Discussion:
Pool performance when nearly full
(too old to reply)
sol
2012-12-20 17:25:54 UTC
Permalink
Raw Message
Hi

I know some of this has been discussed in the past but I can't quite find the exact information I'm seeking
(and I'd check the ZFS wikis but the websites are down at the moment).

Firstly, which is correct, free space shown by "zfs list" or by "zpool iostat" ?

zfs list:
used 50.3 TB, free 13.7 TB, total = 64 TB, free = 21.4%

zpool iostat:
used 61.9 TB, free 18.1 TB, total = 80 TB, free = 22.6%

(That's a big difference, and the percentage doesn't agree)

Secondly, there's 8 vdevs each of 11 disks.
6 vdevs show used 8.19 TB, free 1.81 TB, free = 18.1%
2 vdevs show used 6.39 TB, free 3.61 TB, free = 36.1%

I've heard that 
a) performance degrades when free space is below a certain amount
b) data is written to different vdevs depending on free space

So a) how do I determine the exact value when performance degrades and how significant is it?
b) has that threshold been reached (or exceeded?) in the first six vdevs?
and if so are the two emptier vdevs being used exclusively to prevent performance degrading
so it will only degrade when all vdevs reach the magic 18.1% free (or whatever it is)?

Presumably there's no way to identify which files are on which vdevs in order to delete them and recover the performance?

Thanks for any explanations!
Cindy Swearingen
2012-12-20 18:18:13 UTC
Permalink
Raw Message
Hi Sol,

You can review the Solaris 11 ZFS best practices info, here:

http://docs.oracle.com/cd/E26502_01/html/E29007/practice-1.html#scrolltoc

The above section also provides info about the full pool performance
penalty.

For S11 releases, we're going to increase the 80% pool capacity
recommendation to 90%.

Pool/file system space accounting is dependent on the type
of pool that you can read about, here:

http://docs.oracle.com/cd/E26502_01/html/E29007/gbbti.html#scrolltoc

Thanks,

Cindy
Post by sol
Hi
I know some of this has been discussed in the past but I can't quite
find the exact information I'm seeking
(and I'd check the ZFS wikis but the websites are down at the moment).
Firstly, which is correct, free space shown by "zfs list" or by "zpool iostat" ?
used 50.3 TB, free 13.7 TB, total = 64 TB, free = 21.4%
used 61.9 TB, free 18.1 TB, total = 80 TB, free = 22.6%
(That's a big difference, and the percentage doesn't agree)
Secondly, there's 8 vdevs each of 11 disks.
6 vdevs show used 8.19 TB, free 1.81 TB, free = 18.1%
2 vdevs show used 6.39 TB, free 3.61 TB, free = 36.1%
I've heard that
a) performance degrades when free space is below a certain amount
b) data is written to different vdevs depending on free space
So a) how do I determine the exact value when performance degrades and
how significant is it?

__SET OF TASKS__
a) Render the sentence "For S11 releases, we're going to increase the 80% pool capacity recommendation to 90%." from the ZFS pool thread in German.
b) Quote the passage of the ZFS pool thread from "and if so are" to "recover the performance?".
The items are separate material, unrelated to the ZFS pool thread.

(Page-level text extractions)
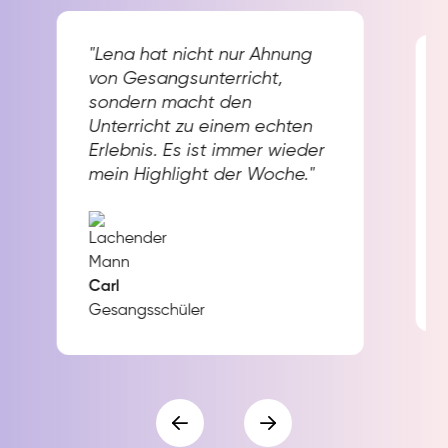
"Lena hat nicht nur Ahnung
von Gesangsunterricht,
sondern macht den
Unterricht zu einem echten
Erlebnis. Es ist immer wieder
mein Highlight der Woche."
Carl
Gesangsschüler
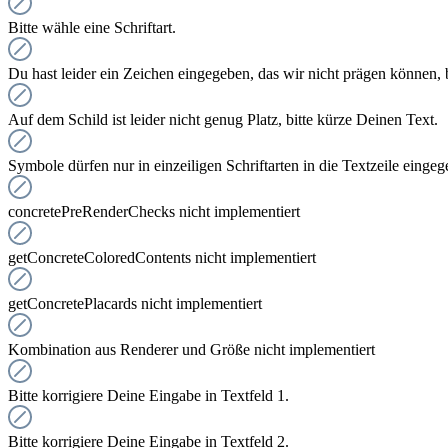
Bitte wähle eine Schriftart.
Du hast leider ein Zeichen eingegeben, das wir nicht prägen können, bi
Auf dem Schild ist leider nicht genug Platz, bitte kürze Deinen Text.
Symbole dürfen nur in einzeiligen Schriftarten in die Textzeile eing
concretePreRenderChecks nicht implementiert
getConcreteColoredContents nicht implementiert
getConcretePlacards nicht implementiert
Kombination aus Renderer und Größe nicht implementiert
Bitte korrigiere Deine Eingabe in Textfeld 1.
Bitte korrigiere Deine Eingabe in Textfeld 2.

__RESULTS IN ORDER__
a) Für S11-Releases werden wir die Empfehlung für die Poolkapazität von 80 % auf 90 % erhöhen.

b)
and if so are the two emptier vdevs being used exclusively to prevent performance degrading
so it will only degrade when all vdevs reach the magic 18.1% free (or whatever it is)?

Presumably there's no way to identify which files are on which vdevs in order to delete them and recover the performance?